## Supplied information
★ ★ ★ ★ ★
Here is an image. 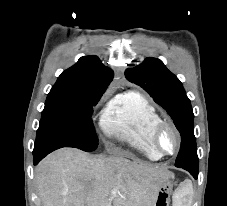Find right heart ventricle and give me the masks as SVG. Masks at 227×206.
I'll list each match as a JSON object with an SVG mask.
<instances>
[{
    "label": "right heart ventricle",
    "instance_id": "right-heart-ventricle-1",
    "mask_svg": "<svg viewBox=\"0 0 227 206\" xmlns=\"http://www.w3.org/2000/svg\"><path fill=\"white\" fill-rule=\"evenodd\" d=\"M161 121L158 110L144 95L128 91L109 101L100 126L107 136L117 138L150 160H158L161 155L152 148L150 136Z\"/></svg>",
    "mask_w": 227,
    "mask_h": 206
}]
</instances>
★ ★ ★ ★ ★
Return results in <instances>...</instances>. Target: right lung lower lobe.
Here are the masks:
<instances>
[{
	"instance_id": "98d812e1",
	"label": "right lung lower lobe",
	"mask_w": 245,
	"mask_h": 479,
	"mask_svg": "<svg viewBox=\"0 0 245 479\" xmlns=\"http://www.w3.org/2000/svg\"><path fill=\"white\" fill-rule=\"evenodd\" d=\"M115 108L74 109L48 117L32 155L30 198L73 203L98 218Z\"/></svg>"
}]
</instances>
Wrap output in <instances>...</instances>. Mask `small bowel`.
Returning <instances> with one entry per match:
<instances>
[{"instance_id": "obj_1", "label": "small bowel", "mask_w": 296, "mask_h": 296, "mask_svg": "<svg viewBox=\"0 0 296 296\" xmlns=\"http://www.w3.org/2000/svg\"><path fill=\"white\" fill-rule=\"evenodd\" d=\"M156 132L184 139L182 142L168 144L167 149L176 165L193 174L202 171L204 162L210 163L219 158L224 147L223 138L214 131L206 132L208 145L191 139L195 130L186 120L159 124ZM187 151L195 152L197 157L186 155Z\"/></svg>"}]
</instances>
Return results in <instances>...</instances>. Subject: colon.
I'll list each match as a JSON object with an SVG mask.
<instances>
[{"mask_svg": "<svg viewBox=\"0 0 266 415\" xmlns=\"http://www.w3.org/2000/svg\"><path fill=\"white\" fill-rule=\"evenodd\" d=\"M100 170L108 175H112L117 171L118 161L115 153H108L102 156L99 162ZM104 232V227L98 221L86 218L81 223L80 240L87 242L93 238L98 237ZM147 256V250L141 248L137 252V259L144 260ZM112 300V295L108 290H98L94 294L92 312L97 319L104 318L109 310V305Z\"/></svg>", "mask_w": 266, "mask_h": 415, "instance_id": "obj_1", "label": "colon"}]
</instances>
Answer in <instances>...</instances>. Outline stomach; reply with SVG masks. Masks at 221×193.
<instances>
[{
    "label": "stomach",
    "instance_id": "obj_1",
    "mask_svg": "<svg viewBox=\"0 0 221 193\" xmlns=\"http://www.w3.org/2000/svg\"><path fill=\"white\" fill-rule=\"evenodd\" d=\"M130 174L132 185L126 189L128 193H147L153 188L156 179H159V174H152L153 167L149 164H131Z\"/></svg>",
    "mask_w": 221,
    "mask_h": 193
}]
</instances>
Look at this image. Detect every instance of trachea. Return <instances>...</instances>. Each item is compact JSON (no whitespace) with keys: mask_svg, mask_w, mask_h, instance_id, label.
★ ★ ★ ★ ★
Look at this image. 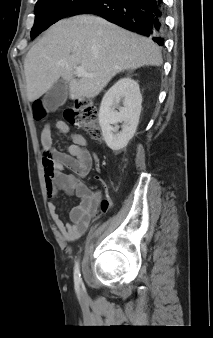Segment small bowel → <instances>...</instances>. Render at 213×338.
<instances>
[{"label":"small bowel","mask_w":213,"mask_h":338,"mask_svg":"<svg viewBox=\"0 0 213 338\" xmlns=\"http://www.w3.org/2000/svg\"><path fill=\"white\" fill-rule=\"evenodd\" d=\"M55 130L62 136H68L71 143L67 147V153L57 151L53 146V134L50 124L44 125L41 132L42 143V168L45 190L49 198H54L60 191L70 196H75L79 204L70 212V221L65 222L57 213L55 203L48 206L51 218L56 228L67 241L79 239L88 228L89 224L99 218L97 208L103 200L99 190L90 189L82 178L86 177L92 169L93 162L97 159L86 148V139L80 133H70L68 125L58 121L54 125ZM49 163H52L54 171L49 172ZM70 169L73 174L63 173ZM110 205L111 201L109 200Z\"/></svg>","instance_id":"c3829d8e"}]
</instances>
★ ★ ★ ★ ★
## Work to complete
Turn the items into a numbered list with blank lines dropped, starting at the line containing "Answer in <instances>...</instances>." and stopping after the line containing "Look at this image. Detect".

## Output
1. Answer in <instances>...</instances>. Outline stomach; reply with SVG masks. Masks at 221×193.
2. <instances>
3. [{
4.     "label": "stomach",
5.     "instance_id": "obj_1",
6.     "mask_svg": "<svg viewBox=\"0 0 221 193\" xmlns=\"http://www.w3.org/2000/svg\"><path fill=\"white\" fill-rule=\"evenodd\" d=\"M130 174L132 185L126 189L128 193H147L153 188L156 179H159V174H152L153 167L149 164H131Z\"/></svg>",
7.     "mask_w": 221,
8.     "mask_h": 193
9. }]
10. </instances>
11. Look at this image. Detect every instance of trachea. Return <instances>...</instances>. Each item is compact JSON (no whitespace) with keys: mask_svg, mask_w, mask_h, instance_id, label.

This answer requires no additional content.